[EXERCISE BRIEF]
Every entry, from first to last, must be written out exactly.

-- Opening Marker --

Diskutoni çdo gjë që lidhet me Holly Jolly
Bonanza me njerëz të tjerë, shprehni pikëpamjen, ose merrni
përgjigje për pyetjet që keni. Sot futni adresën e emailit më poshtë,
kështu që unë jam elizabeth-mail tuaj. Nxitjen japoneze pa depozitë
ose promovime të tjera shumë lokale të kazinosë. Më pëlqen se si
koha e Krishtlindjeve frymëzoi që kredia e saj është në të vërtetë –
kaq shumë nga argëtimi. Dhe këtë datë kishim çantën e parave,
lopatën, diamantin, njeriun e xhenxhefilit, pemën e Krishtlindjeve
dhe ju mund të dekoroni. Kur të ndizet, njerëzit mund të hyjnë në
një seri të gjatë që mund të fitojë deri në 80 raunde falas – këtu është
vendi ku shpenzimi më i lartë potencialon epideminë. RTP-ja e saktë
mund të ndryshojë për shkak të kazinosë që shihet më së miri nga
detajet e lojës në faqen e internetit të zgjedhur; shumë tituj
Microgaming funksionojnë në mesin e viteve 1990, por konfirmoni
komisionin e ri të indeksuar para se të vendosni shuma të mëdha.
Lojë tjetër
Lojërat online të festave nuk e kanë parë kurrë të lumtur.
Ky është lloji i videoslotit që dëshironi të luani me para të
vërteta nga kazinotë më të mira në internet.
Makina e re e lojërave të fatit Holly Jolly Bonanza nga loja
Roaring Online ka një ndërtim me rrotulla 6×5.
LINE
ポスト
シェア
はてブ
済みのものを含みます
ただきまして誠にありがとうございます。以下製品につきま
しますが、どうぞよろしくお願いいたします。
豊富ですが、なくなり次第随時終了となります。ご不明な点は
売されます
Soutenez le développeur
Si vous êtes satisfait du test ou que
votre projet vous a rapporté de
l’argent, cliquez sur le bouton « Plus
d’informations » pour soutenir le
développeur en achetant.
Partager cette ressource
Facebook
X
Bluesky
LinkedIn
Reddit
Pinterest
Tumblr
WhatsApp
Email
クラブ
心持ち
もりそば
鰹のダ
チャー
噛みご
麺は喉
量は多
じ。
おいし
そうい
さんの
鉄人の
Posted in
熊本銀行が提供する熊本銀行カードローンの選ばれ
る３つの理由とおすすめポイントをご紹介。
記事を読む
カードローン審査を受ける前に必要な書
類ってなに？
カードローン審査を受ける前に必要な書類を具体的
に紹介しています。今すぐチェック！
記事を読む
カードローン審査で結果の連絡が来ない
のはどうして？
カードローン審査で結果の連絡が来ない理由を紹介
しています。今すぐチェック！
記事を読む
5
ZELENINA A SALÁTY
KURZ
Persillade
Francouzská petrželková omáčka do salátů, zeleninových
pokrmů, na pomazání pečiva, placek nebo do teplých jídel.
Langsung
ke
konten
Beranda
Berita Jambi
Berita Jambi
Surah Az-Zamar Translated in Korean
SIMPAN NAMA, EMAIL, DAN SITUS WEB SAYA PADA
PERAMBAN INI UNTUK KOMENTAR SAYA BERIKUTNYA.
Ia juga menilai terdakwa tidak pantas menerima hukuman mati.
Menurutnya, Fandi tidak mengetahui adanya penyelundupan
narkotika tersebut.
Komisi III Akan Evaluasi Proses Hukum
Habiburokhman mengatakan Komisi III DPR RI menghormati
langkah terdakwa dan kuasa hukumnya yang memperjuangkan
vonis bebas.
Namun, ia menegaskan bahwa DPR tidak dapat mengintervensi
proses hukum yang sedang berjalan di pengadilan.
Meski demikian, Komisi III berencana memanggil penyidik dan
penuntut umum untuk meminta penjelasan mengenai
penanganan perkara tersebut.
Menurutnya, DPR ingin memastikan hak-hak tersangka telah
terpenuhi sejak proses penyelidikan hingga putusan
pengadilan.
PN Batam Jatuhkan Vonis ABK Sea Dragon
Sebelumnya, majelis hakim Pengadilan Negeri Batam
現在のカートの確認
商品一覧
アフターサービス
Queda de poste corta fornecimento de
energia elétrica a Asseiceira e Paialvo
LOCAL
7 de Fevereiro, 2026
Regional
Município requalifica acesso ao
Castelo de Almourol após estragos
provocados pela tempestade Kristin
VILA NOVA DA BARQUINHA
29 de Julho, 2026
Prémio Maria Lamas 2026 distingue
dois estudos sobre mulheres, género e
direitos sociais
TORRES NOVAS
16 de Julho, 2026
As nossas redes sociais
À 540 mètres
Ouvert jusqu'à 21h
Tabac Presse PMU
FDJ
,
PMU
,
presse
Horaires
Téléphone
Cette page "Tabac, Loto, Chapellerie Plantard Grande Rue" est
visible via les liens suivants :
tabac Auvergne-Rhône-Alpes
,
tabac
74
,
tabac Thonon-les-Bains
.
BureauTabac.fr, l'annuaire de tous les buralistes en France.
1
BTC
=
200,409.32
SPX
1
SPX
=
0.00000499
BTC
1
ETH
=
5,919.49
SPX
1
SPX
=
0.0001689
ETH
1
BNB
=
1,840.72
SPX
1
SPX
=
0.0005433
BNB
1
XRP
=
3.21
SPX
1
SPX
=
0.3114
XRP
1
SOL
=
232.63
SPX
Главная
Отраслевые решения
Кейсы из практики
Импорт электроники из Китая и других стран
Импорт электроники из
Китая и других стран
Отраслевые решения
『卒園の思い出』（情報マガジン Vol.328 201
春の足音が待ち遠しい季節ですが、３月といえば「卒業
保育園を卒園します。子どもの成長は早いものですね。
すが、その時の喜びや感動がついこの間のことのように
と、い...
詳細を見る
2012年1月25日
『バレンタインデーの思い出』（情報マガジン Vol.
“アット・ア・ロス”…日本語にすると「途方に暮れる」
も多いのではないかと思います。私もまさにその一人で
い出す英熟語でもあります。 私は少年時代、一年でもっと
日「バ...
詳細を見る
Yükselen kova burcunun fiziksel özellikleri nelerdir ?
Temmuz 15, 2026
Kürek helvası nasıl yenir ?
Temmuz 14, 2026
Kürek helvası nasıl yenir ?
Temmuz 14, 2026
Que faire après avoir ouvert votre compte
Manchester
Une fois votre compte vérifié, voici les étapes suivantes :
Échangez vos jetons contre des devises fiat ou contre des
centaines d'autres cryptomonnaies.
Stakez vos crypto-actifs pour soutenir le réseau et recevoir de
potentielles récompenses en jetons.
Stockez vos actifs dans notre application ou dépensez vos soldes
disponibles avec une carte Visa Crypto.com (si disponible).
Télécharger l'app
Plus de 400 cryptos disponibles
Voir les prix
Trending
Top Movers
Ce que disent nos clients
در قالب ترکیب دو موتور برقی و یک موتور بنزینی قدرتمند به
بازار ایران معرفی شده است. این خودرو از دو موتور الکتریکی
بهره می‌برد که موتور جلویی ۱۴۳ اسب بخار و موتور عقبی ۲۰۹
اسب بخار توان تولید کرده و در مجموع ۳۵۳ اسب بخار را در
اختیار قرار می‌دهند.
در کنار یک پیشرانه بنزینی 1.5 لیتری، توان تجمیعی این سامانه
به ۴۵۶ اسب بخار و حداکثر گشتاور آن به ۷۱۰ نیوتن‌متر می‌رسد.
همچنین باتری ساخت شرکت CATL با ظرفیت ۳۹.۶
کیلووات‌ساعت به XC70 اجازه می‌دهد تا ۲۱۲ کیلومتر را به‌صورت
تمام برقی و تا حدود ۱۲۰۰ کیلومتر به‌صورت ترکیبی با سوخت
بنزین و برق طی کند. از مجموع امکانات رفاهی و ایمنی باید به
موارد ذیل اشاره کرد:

-- Closing Marker --

[REPLY]
Diskutoni çdo gjë që lidhet me Holly Jolly
Bonanza me njerëz të tjerë, shprehni pikëpamjen, ose merrni
përgjigje për pyetjet që keni. Sot futni adresën e emailit më poshtë,
kështu që unë jam elizabeth-mail tuaj. Nxitjen japoneze pa depozitë
ose promovime të tjera shumë lokale të kazinosë. Më pëlqen se si
koha e Krishtlindjeve frymëzoi që kredia e saj është në të vërtetë –
kaq shumë nga argëtimi. Dhe këtë datë kishim çantën e parave,
lopatën, diamantin, njeriun e xhenxhefilit, pemën e Krishtlindjeve
dhe ju mund të dekoroni. Kur të ndizet, njerëzit mund të hyjnë në
një seri të gjatë që mund të fitojë deri në 80 raunde falas – këtu është
vendi ku shpenzimi më i lartë potencialon epideminë. RTP-ja e saktë
mund të ndryshojë për shkak të kazinosë që shihet më së miri nga
detajet e lojës në faqen e internetit të zgjedhur; shumë tituj
Microgaming funksionojnë në mesin e viteve 1990, por konfirmoni
komisionin e ri të indeksuar para se të vendosni shuma të mëdha.
Lojë tjetër
Lojërat online të festave nuk e kanë parë kurrë të lumtur.
Ky është lloji i videoslotit që dëshironi të luani me para të
vërteta nga kazinotë më të mira në internet.
Makina e re e lojërave të fatit Holly Jolly Bonanza nga loja
Roaring Online ka një ndërtim me rrotulla 6×5.
LINE
ポスト
シェア
はてブ
済みのものを含みます
ただきまして誠にありがとうございます。以下製品につきま
しますが、どうぞよろしくお願いいたします。
豊富ですが、なくなり次第随時終了となります。ご不明な点は
売されます
Soutenez le développeur
Si vous êtes satisfait du test ou que
votre projet vous a rapporté de
l’argent, cliquez sur le bouton « Plus
d’informations » pour soutenir le
développeur en achetant.
Partager cette ressource
Facebook
X
Bluesky
LinkedIn
Reddit
Pinterest
Tumblr
WhatsApp
Email
クラブ
心持ち
もりそば
鰹のダ
チャー
噛みご
麺は喉
量は多
じ。
おいし
そうい
さんの
鉄人の
Posted in
熊本銀行が提供する熊本銀行カードローンの選ばれ
る３つの理由とおすすめポイントをご紹介。
記事を読む
カードローン審査を受ける前に必要な書
類ってなに？
カードローン審査を受ける前に必要な書類を具体的
に紹介しています。今すぐチェック！
記事を読む
カードローン審査で結果の連絡が来ない
のはどうして？
カードローン審査で結果の連絡が来ない理由を紹介
しています。今すぐチェック！
記事を読む
5
ZELENINA A SALÁTY
KURZ
Persillade
Francouzská petrželková omáčka do salátů, zeleninových
pokrmů, na pomazání pečiva, placek nebo do teplých jídel.
Langsung
ke
konten
Beranda
Berita Jambi
Berita Jambi
Surah Az-Zamar Translated in Korean
SIMPAN NAMA, EMAIL, DAN SITUS WEB SAYA PADA
PERAMBAN INI UNTUK KOMENTAR SAYA BERIKUTNYA.
Ia juga menilai terdakwa tidak pantas menerima hukuman mati.
Menurutnya, Fandi tidak mengetahui adanya penyelundupan
narkotika tersebut.
Komisi III Akan Evaluasi Proses Hukum
Habiburokhman mengatakan Komisi III DPR RI menghormati
langkah terdakwa dan kuasa hukumnya yang memperjuangkan
vonis bebas.
Namun, ia menegaskan bahwa DPR tidak dapat mengintervensi
proses hukum yang sedang berjalan di pengadilan.
Meski demikian, Komisi III berencana memanggil penyidik dan
penuntut umum untuk meminta penjelasan mengenai
penanganan perkara tersebut.
Menurutnya, DPR ingin memastikan hak-hak tersangka telah
terpenuhi sejak proses penyelidikan hingga putusan
pengadilan.
PN Batam Jatuhkan Vonis ABK Sea Dragon
Sebelumnya, majelis hakim Pengadilan Negeri Batam
現在のカートの確認
商品一覧
アフターサービス
Queda de poste corta fornecimento de
energia elétrica a Asseiceira e Paialvo
LOCAL
7 de Fevereiro, 2026
Regional
Município requalifica acesso ao
Castelo de Almourol após estragos
provocados pela tempestade Kristin
VILA NOVA DA BARQUINHA
29 de Julho, 2026
Prémio Maria Lamas 2026 distingue
dois estudos sobre mulheres, género e
direitos sociais
TORRES NOVAS
16 de Julho, 2026
As nossas redes sociais
À 540 mètres
Ouvert jusqu'à 21h
Tabac Presse PMU
FDJ
,
PMU
,
presse
Horaires
Téléphone
Cette page "Tabac, Loto, Chapellerie Plantard Grande Rue" est
visible via les liens suivants :
tabac Auvergne-Rhône-Alpes
,
tabac
74
,
tabac Thonon-les-Bains
.
BureauTabac.fr, l'annuaire de tous les buralistes en France.
1
BTC
=
200,409.32
SPX
1
SPX
=
0.00000499
BTC
1
ETH
=
5,919.49
SPX
1
SPX
=
0.0001689
ETH
1
BNB
=
1,840.72
SPX
1
SPX
=
0.0005433
BNB
1
XRP
=
3.21
SPX
1
SPX
=
0.3114
XRP
1
SOL
=
232.63
SPX
Главная
Отраслевые решения
Кейсы из практики
Импорт электроники из Китая и других стран
Импорт электроники из
Китая и других стран
Отраслевые решения
『卒園の思い出』（情報マガジン Vol.328 201
春の足音が待ち遠しい季節ですが、３月といえば「卒業
保育園を卒園します。子どもの成長は早いものですね。
すが、その時の喜びや感動がついこの間のことのように
と、い...
詳細を見る
2012年1月25日
『バレンタインデーの思い出』（情報マガジン Vol.
“アット・ア・ロス”…日本語にすると「途方に暮れる」
も多いのではないかと思います。私もまさにその一人で
い出す英熟語でもあります。 私は少年時代、一年でもっと
日「バ...
詳細を見る
Yükselen kova burcunun fiziksel özellikleri nelerdir ?
Temmuz 15, 2026
Kürek helvası nasıl yenir ?
Temmuz 14, 2026
Kürek helvası nasıl yenir ?
Temmuz 14, 2026
Que faire après avoir ouvert votre compte
Manchester
Une fois votre compte vérifié, voici les étapes suivantes :
Échangez vos jetons contre des devises fiat ou contre des
centaines d'autres cryptomonnaies.
Stakez vos crypto-actifs pour soutenir le réseau et recevoir de
potentielles récompenses en jetons.
Stockez vos actifs dans notre application ou dépensez vos soldes
disponibles avec une carte Visa Crypto.com (si disponible).
Télécharger l'app
Plus de 400 cryptos disponibles
Voir les prix
Trending
Top Movers
Ce que disent nos clients
در قالب ترکیب دو موتور برقی و یک موتور بنزینی قدرتمند به
بازار ایران معرفی شده است. این خودرو از دو موتور الکتریکی
بهره می‌برد که موتور جلویی ۱۴۳ اسب بخار و موتور عقبی ۲۰۹
اسب بخار توان تولید کرده و در مجموع ۳۵۳ اسب بخار را در
اختیار قرار می‌دهند.
در کنار یک پیشرانه بنزینی 1.5 لیتری، توان تجمیعی این سامانه
به ۴۵۶ اسب بخار و حداکثر گشتاور آن به ۷۱۰ نیوتن‌متر می‌رسد.
همچنین باتری ساخت شرکت CATL با ظرفیت ۳۹.۶
کیلووات‌ساعت به XC70 اجازه می‌دهد تا ۲۱۲ کیلومتر را به‌صورت
تمام برقی و تا حدود ۱۲۰۰ کیلومتر به‌صورت ترکیبی با سوخت
بنزین و برق طی کند. از مجموع امکانات رفاهی و ایمنی باید به
موارد ذیل اشاره کرد:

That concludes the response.